## Assignment a
In the VPlan patch summary, during which function is the RuntimeVFxUF value populated?

## Document passage
# # # #

This is an archive of the discontinued LLVM Phabricator instance.

[VPlan] Initial modeling of runtime VF * UF as VPValue.
AbandonedPublic

Authored by fhahn on Aug 7 2023, 12:52 PM.

Details

Summary

This patch starts initial modeling of runtime VF * UF in VPlan.
Initially, introduce a dedicated RuntimeVFxUF VPValue, which is then
populated during VPlan::prepareToExecute. Initially, the runtime
VF * UF applies only to the main vector loop region. Once we extend the
scope of VPlan in the future, we may want to associate different VFxUFs
with different vector loop regions (e.g. the epilogue vector loop)

This allows explicitly parameterizing recipes that rely on the runtime
VF * UF, like the canonical induction increment. At the moment, this
mainly helps to avoid generating some duplicated calls to vscale with
scalable vectors. It should also allow using EVL as induction increments
explicitly in D99750. Referring to VF * UF is also needed in other
places that we plan to migrate to VPlan, like the minimum trip count
check during skeleton creation.

# # # #

## Supplied data
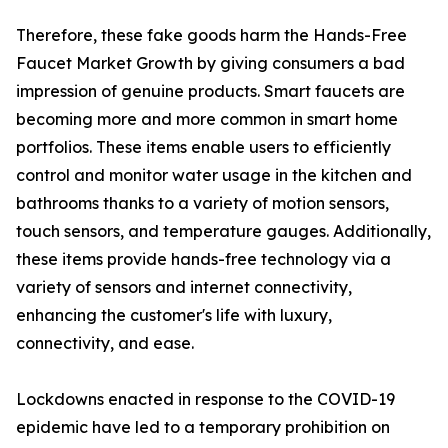
Therefore, these fake goods harm the Hands-Free
Faucet Market Growth by giving consumers a bad
impression of genuine products. Smart faucets are
becoming more and more common in smart home
portfolios. These items enable users to efficiently
control and monitor water usage in the kitchen and
bathrooms thanks to a variety of motion sensors,
touch sensors, and temperature gauges. Additionally,
these items provide hands-free technology via a
variety of sensors and internet connectivity,
enhancing the customer's life with luxury,
connectivity, and ease.
Lockdowns enacted in response to the COVID-19
epidemic have led to a temporary prohibition on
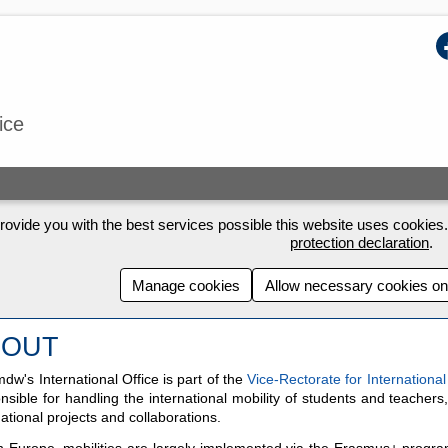
F
ice
rovide you with the best services possible this website uses cookies. 
protection declaration
.
Manage cookies
Allow necessary cookies on
BOUT
dw's International Office is part of the
Vice-Rectorate for International
nsible for handling the international mobility of students and teachers
national projects and collaborations.
n Europe, mobilities are largely implemented via the Erasmus+ progra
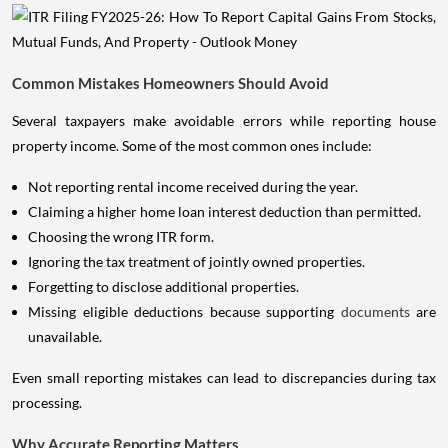
Common Mistakes Homeowners Should Avoid
Several taxpayers make avoidable errors while reporting house
property income. Some of the most common ones include:
Not reporting rental income received during the year.
Claiming a higher home loan interest deduction than permitted.
Choosing the wrong ITR form.
Ignoring the tax treatment of jointly owned properties.
Forgetting to disclose additional properties.
Missing eligible deductions because supporting
documents
are
unavailable.
Even small reporting mistakes can lead to discrepancies during tax
processing.
Why Accurate Reporting Matters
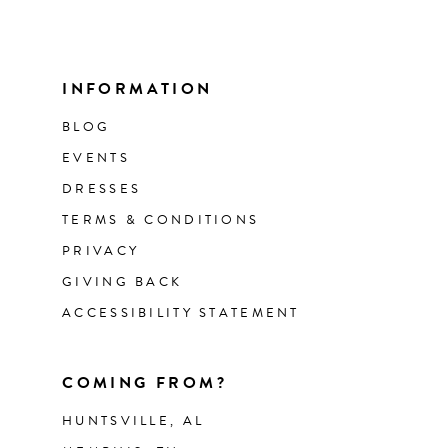
INFORMATION
BLOG
EVENTS
DRESSES
TERMS & CONDITIONS
PRIVACY
GIVING BACK
ACCESSIBILITY STATEMENT
COMING FROM?
HUNTSVILLE, AL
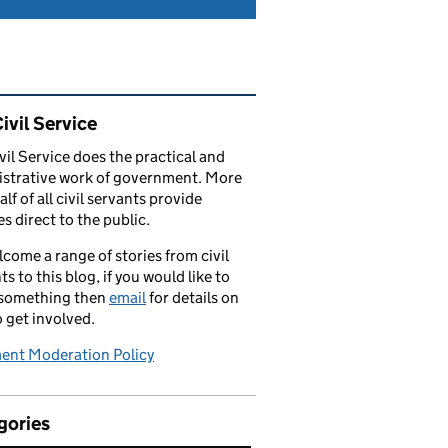
ated content and links
ivil Service
vil Service does the practical and
strative work of government. More
alf of all civil servants provide
es direct to the public.
come a range of stories from civil
ts to this blog, if you would like to
 something then
email
for details on
 get involved.
nt Moderation Policy
gories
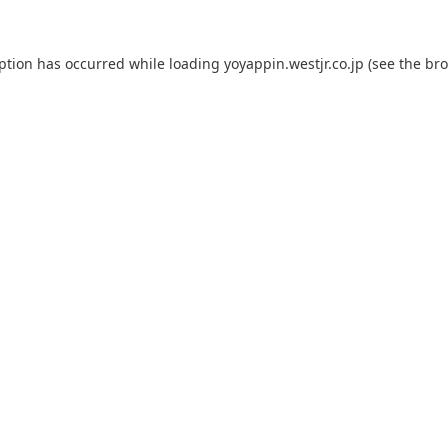
eption has occurred while loading
yoyappin.westjr.co.jp
(see the
bro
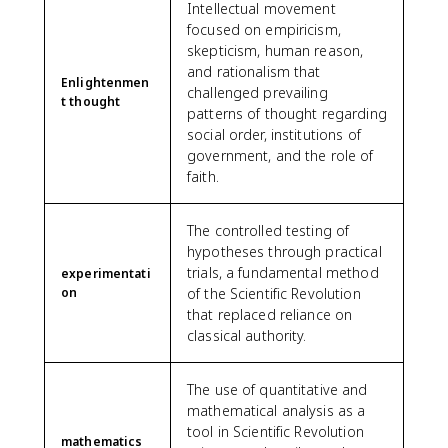
Intellectual movement
focused on empiricism,
skepticism, human reason,
and rationalism that
Enlightenmen
challenged prevailing
t thought
patterns of thought regarding
social order, institutions of
government, and the role of
faith.
The controlled testing of
hypotheses through practical
trials, a fundamental method
experimentati
on
of the Scientific Revolution
that replaced reliance on
classical authority.
The use of quantitative and
mathematical analysis as a
tool in Scientific Revolution
mathematics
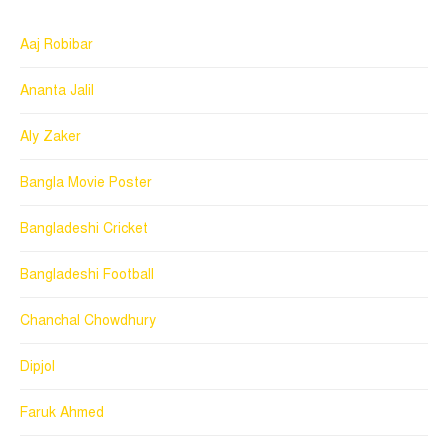
Aaj Robibar
Ananta Jalil
Aly Zaker
Bangla Movie Poster
Bangladeshi Cricket
Bangladeshi Football
Chanchal Chowdhury
Dipjol
Faruk Ahmed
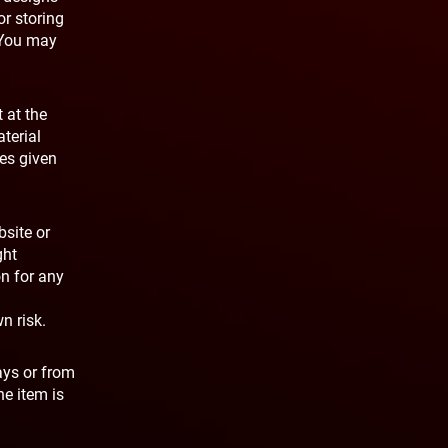
or storing
. You may
 at the
terial
ies given
bsite or
ght
on for any
n risk.
ays or from
he item is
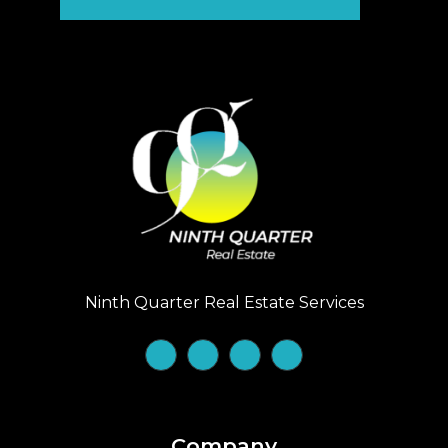
Ninth Quarter Real Estate Services
Company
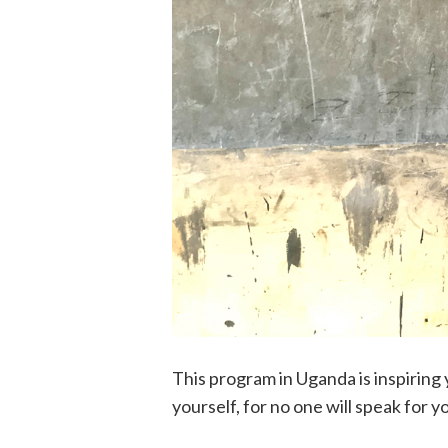
This program in Uganda is inspirin
yourself, for no one will speak for y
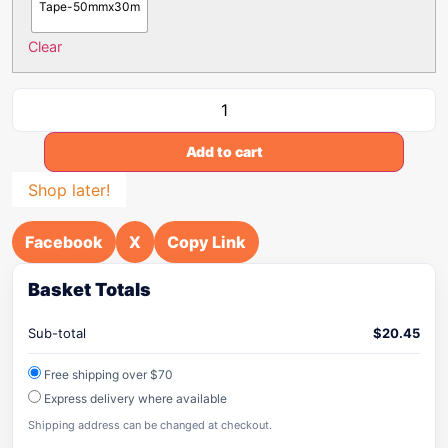
Tape-50mmx30m
Clear
Add to cart
Shop later!
Facebook
X
Copy Link
Basket Totals
Sub-total
$
20.45
Free shipping over $70
Express delivery where available
Shipping address can be changed at checkout.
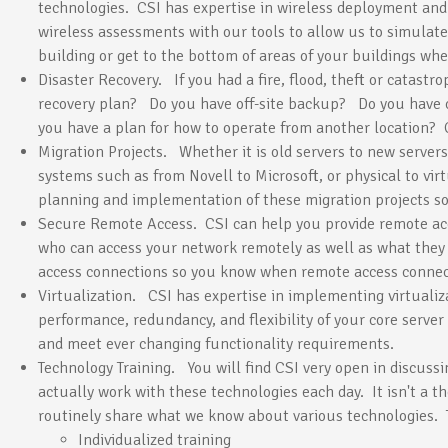
technologies. CSI has expertise in wireless deployment and
wireless assessments with our tools to allow us to simulate
building or get to the bottom of areas of your buildings whe
Disaster Recovery. If you had a fire, flood, theft or catastr
recovery plan? Do you have off-site backup? Do you have
you have a plan for how to operate from another location? 
Migration Projects. Whether it is old servers to new servers
systems such as from Novell to Microsoft, or physical to vir
planning and implementation of these migration projects so
Secure Remote Access. CSI can help you provide remote acc
who can access your network remotely as well as what they
access connections so you know when remote access connec
Virtualization. CSI has expertise in implementing virtualiz
performance, redundancy, and flexibility of your core server 
and meet ever changing functionality requirements.
Technology Training. You will find CSI very open in discuss
actually work with these technologies each day. It isn't a t
routinely share what we know about various technologies. T
Individualized training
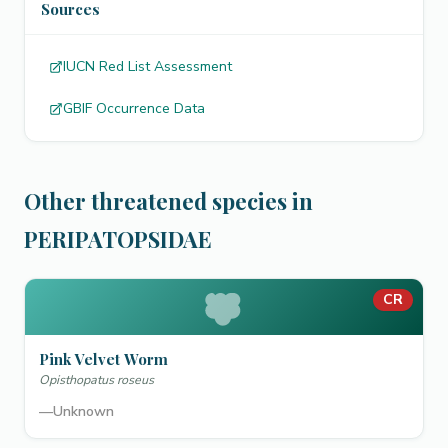
Sources
IUCN Red List Assessment
GBIF Occurrence Data
Other threatened species in
PERIPATOPSIDAE
CR
Pink Velvet Worm
Opisthopatus roseus
—
Unknown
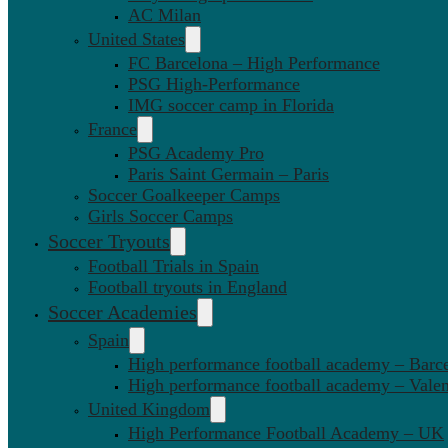
AC Milan
United States
FC Barcelona – High Performance
PSG High-Performance
IMG soccer camp in Florida
France
PSG Academy Pro
Paris Saint Germain – Paris
Soccer Goalkeeper Camps
Girls Soccer Camps
Soccer Tryouts
Football Trials in Spain
Football tryouts in England
Soccer Academies
Spain
High performance football academy – Barc
High performance football academy – Valen
United Kingdom
High Performance Football Academy – UK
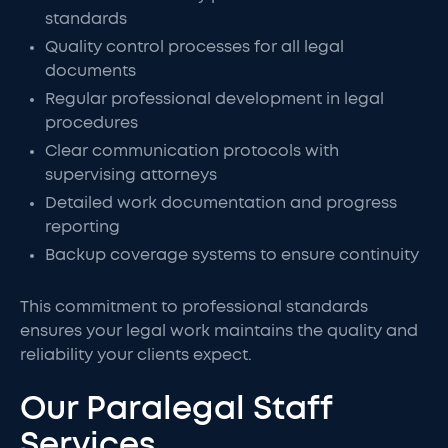
standards
Quality control processes for all legal
documents
Regular professional development in legal
procedures
Clear communication protocols with
supervising attorneys
Detailed work documentation and progress
reporting
Backup coverage systems to ensure continuity
This commitment to professional standards
ensures your legal work maintains the quality and
reliability your clients expect.
Our Paralegal Staff
Services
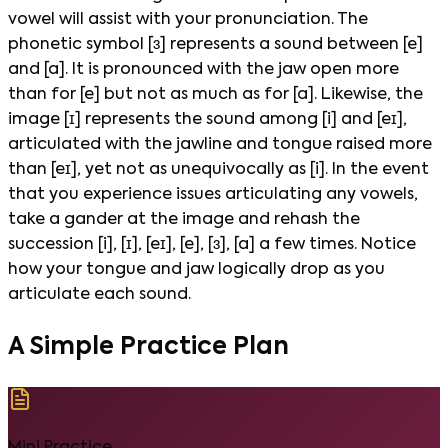
vowel will assist with your pronunciation. The
phonetic symbol [ɜ] represents a sound between [e]
and [a]. It is pronounced with the jaw open more
than for [e] but not as much as for [a]. Likewise, the
image [ɪ] represents the sound among [i] and [eɪ],
articulated with the jawline and tongue raised more
than [eɪ], yet not as unequivocally as [i]. In the event
that you experience issues articulating any vowels,
take a gander at the image and rehash the
succession [i], [ɪ], [eɪ], [e], [ɜ], [a] a few times. Notice
how your tongue and jaw logically drop as you
articulate each sound.
A Simple Practice Plan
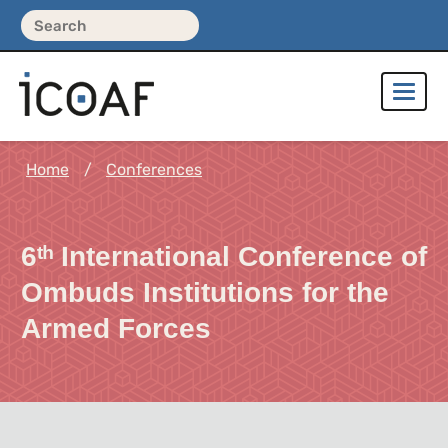
Home
Conferences
6ᵗʰ International Conference of
Ombuds Institutions for the
Armed Forces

# # # #

## Assignment b
Turn the lines of the records, starting at the line that contains "ated content and links" and ending at the line that contains "Shipping address can be changed at checkout.", into a numbered list with no blank lines. Leave the pictures out.

## Answer section a
VPlan::prepareToExecute

## Answer section b
1. ated content and links
2. ivil Service
3. vil Service does the practical and
4. strative work of government. More
5. alf of all civil servants provide
6. es direct to the public.
7. come a range of stories from civil
8. ts to this blog, if you would like to
9.  something then
10. email
11. for details on
12.  get involved.
13. nt Moderation Policy
14. gories
15. eption has occurred while loading
16. yoyappin.westjr.co.jp
17. (see the
18. bro
19. Intellectual movement
20. focused on empiricism,
21. skepticism, human reason,
22. and rationalism that
23. Enlightenmen
24. challenged prevailing
25. t thought
26. patterns of thought regarding
27. social order, institutions of
28. government, and the role of
29. faith.
30. The controlled testing of
31. hypotheses through practical
32. trials, a fundamental method
33. experimentati
34. on
35. of the Scientific Revolution
36. that replaced reliance on
37. classical authority.
38. The use of quantitative and
39. mathematical analysis as a
40. tool in Scientific Revolution
41. mathematics
42. Aaj Robibar
43. Ananta Jalil
44. Aly Zaker
45. Bangla Movie Poster
46. Bangladeshi Cricket
47. Bangladeshi Football
48. Chanchal Chowdhury
49. Dipjol
50. Faruk Ahmed
51. or storing
52. . You may
53.  at the
54. terial
55. ies given
56. bsite or
57. ght
58. on for any
59. n risk.
60. ays or from
61. he item is
62. Ninth Quarter Real Estate Services
63. Company
64. This program in Uganda is inspirin
65. yourself, for no one will speak for y
66. Tape-50mmx30m
67. Clear
68. Add to cart
69. Shop later!
70. Facebook
71. X
72. Copy Link
73. Basket Totals
74. Sub-total
75. $
76. 20.45
77. Free shipping over $70
78. Express delivery where available
79. Shipping address can be changed at checkout.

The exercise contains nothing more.